Brief a –
List the names of the numbered steps given under "How to find model errors" in the model error analysis page below.

Document segment –
════════
Skip to main content
Achieving high model performance is an iterative process of training, analyzing, and refining. It’s not just about training a model once, but about creating a continuous loop of improvement. This involves two key strategies:
  • First, a deep dive into your model’s results to understand where and why it’s making mistakes, which includes identifying both model weaknesses and errors in your ground truth labels.
  • Second, it involves being strategic about which data you choose to label next. By focusing your labeling efforts on the data that will provide the most value, you can improve your model’s performance more efficiently.

Find and fix your model’s errors

Model error analysis is the process of investigating your model’s incorrect predictions to understand the root cause of its failures. Models rarely fail randomly; they often struggle with specific, predictable patterns. By identifying these patterns, you can move beyond simple accuracy scores and take targeted actions. This might involve sourcing more data that captures these edge cases, giving your model the specific examples it needs to learn and improve.

How to find model errors

  1. Select a model run: Go to the Models tab and select the model and specific model run you want to analyze.
  2. Filter for prediction disagreements:
    • In the filter panel on the left, click + Add filter.
    • Select the iou (Intersection over Union) metric.
    • Set the condition to < (less than) a low value, such as 0.5. This will isolate data rows where the model’s predicted annotation has poor spatial overlap with the ground truth label.
  3. Sort by lowest confidence:
    • At the top of the data row gallery, find the Sort by dropdown menu.
════════
Excerpted records –
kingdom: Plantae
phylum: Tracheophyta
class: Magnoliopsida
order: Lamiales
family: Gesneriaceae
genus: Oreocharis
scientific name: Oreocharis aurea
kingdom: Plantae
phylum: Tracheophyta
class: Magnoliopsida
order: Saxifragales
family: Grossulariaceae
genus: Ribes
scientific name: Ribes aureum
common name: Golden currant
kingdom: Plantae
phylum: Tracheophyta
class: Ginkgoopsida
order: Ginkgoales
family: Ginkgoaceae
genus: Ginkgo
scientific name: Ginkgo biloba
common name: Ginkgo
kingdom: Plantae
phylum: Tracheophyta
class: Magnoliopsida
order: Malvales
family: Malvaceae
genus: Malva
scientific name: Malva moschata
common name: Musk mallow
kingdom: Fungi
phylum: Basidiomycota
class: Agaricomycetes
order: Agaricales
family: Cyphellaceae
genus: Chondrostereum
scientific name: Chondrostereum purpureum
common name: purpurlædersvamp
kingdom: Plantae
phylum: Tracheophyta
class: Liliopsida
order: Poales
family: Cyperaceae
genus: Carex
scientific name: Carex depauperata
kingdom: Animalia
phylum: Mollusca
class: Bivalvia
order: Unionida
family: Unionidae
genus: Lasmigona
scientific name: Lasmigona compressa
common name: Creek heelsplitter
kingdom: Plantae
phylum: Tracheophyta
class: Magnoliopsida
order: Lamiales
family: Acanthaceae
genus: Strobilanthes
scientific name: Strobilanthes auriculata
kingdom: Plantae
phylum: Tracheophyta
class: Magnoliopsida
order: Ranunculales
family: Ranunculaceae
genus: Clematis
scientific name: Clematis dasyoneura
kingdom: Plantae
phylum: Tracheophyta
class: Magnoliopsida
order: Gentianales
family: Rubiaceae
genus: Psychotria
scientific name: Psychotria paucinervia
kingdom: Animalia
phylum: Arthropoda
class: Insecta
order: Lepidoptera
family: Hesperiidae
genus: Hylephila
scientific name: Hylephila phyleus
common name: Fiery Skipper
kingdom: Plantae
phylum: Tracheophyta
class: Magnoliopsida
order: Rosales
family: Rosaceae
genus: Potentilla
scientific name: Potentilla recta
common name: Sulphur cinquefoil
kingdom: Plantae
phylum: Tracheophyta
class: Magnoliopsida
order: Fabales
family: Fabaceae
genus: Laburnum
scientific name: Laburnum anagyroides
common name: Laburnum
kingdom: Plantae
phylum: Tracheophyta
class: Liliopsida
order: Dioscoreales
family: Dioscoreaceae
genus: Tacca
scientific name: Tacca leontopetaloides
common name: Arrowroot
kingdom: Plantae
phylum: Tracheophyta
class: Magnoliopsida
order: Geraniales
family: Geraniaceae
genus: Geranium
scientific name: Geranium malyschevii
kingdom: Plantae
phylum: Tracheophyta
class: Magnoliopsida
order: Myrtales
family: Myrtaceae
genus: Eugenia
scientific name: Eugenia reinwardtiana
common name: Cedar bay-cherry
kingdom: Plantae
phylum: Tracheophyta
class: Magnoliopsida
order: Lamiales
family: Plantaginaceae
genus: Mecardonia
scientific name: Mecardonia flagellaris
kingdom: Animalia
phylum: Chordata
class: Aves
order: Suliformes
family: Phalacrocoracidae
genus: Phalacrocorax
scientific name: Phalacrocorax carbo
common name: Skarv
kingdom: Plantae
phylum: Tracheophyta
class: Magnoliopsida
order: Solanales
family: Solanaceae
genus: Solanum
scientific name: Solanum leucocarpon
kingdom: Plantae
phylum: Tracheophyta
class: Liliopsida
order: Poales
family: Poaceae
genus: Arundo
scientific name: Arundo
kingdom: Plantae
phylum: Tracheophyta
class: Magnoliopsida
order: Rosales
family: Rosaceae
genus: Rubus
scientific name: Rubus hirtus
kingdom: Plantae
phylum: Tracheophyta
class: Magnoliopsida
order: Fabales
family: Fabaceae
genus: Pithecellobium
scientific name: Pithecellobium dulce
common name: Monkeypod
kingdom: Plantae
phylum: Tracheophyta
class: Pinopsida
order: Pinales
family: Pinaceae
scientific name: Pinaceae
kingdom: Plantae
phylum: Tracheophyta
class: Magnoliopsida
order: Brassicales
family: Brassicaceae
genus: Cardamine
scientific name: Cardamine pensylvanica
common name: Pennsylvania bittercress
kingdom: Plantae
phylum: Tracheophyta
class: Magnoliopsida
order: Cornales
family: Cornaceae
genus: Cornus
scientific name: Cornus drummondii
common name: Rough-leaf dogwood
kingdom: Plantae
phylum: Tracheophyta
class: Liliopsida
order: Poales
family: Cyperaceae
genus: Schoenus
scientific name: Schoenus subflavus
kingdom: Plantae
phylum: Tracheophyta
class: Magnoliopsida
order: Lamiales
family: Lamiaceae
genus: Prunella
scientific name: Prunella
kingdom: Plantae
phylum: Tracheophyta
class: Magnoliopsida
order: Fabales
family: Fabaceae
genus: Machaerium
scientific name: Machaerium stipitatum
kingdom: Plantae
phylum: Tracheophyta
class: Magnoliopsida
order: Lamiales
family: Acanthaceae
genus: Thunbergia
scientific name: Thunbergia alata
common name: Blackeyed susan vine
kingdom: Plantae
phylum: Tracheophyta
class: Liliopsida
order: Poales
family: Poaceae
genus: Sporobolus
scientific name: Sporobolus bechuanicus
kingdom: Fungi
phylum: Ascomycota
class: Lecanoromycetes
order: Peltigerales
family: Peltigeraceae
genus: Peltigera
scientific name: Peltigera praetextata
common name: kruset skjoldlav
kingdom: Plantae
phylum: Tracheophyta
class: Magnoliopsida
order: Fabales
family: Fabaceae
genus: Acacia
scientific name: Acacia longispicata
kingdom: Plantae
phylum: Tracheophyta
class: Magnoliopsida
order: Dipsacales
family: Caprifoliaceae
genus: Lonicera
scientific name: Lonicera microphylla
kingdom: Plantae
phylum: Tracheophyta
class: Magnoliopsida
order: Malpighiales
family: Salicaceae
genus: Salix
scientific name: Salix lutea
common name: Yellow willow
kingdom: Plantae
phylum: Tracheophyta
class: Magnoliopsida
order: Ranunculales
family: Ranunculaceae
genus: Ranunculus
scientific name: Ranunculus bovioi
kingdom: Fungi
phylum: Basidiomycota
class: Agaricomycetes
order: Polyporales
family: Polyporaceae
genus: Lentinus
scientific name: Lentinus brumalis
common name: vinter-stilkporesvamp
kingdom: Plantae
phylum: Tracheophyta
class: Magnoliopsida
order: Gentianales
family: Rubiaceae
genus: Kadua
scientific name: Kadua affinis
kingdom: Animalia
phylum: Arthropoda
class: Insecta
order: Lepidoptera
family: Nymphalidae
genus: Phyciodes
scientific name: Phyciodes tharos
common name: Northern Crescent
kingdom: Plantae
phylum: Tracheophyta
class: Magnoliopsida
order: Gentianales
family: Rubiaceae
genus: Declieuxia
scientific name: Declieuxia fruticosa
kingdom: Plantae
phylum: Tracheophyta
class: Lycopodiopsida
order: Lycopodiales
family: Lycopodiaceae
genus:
════════
Brief b –
Write out the lines of the listing above, starting at the line that contains "scientific name: Lentinus brumalis" and ending at the last line of the listing, with both of those lines included.

Correct result a –
1. Select a model run
2. Filter for prediction disagreements
3. Sort by lowest confidence

Correct result b –
scientific name: Lentinus brumalis
common name: vinter-stilkporesvamp
kingdom: Plantae
phylum: Tracheophyta
class: Magnoliopsida
order: Gentianales
family: Rubiaceae
genus: Kadua
scientific name: Kadua affinis
kingdom: Animalia
phylum: Arthropoda
class: Insecta
order: Lepidoptera
family: Nymphalidae
genus: Phyciodes
scientific name: Phyciodes tharos
common name: Northern Crescent
kingdom: Plantae
phylum: Tracheophyta
class: Magnoliopsida
order: Gentianales
family: Rubiaceae
genus: Declieuxia
scientific name: Declieuxia fruticosa
kingdom: Plantae
phylum: Tracheophyta
class: Lycopodiopsida
order: Lycopodiales
family: Lycopodiaceae
genus:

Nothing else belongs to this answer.